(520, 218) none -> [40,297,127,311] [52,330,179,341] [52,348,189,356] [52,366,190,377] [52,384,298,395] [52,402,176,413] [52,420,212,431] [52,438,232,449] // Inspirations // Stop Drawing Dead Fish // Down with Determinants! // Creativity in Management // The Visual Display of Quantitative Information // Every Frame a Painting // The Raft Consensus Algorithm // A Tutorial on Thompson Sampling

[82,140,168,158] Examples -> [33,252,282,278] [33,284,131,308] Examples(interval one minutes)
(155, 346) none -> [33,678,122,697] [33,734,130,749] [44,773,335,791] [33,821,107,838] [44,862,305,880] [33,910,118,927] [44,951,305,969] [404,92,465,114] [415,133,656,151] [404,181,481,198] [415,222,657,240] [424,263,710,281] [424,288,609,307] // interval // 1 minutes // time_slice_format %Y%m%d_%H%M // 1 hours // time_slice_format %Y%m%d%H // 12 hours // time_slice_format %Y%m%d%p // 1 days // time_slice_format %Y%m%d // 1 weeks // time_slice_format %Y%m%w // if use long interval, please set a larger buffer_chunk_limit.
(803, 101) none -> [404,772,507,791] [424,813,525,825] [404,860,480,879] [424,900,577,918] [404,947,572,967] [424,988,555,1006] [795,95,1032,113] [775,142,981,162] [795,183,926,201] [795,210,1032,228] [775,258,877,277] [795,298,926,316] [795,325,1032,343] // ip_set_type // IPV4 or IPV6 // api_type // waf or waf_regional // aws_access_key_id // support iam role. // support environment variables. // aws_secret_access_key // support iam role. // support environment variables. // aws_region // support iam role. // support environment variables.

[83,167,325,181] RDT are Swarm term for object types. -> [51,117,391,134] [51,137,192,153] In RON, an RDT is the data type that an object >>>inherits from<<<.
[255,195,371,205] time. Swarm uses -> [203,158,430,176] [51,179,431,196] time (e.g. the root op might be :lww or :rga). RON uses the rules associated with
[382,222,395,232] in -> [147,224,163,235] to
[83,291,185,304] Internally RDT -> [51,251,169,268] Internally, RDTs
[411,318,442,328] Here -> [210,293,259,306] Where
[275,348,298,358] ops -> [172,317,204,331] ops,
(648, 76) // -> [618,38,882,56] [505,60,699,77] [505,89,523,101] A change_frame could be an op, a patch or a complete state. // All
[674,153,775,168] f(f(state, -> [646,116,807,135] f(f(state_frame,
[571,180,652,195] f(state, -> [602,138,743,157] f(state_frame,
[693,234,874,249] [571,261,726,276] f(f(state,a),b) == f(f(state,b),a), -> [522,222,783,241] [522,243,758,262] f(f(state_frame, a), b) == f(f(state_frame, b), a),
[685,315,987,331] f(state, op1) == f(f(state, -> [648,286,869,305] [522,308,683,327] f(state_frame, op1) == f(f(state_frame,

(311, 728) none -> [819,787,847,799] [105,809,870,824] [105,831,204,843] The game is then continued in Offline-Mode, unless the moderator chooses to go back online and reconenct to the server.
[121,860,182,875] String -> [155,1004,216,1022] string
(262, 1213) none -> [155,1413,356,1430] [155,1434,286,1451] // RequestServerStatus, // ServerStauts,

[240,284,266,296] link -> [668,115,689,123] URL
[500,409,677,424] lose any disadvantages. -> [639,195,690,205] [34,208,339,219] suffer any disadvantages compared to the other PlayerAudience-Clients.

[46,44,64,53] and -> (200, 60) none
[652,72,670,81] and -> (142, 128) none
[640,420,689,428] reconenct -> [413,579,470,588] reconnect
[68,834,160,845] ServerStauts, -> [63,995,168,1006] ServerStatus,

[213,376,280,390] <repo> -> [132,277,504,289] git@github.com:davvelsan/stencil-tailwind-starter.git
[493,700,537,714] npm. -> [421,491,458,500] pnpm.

Exercise details |
The lines sought are those in the data above that include the string "reconenct"; copy each one.

Output |
(311, 728) none -> [819,787,847,799] [105,809,870,824] [105,831,204,843] The game is then continued in Offline-Mode, unless the moderator chooses to go back online and reconenct to the server.
[640,420,689,428] reconenct -> [413,579,470,588] reconnect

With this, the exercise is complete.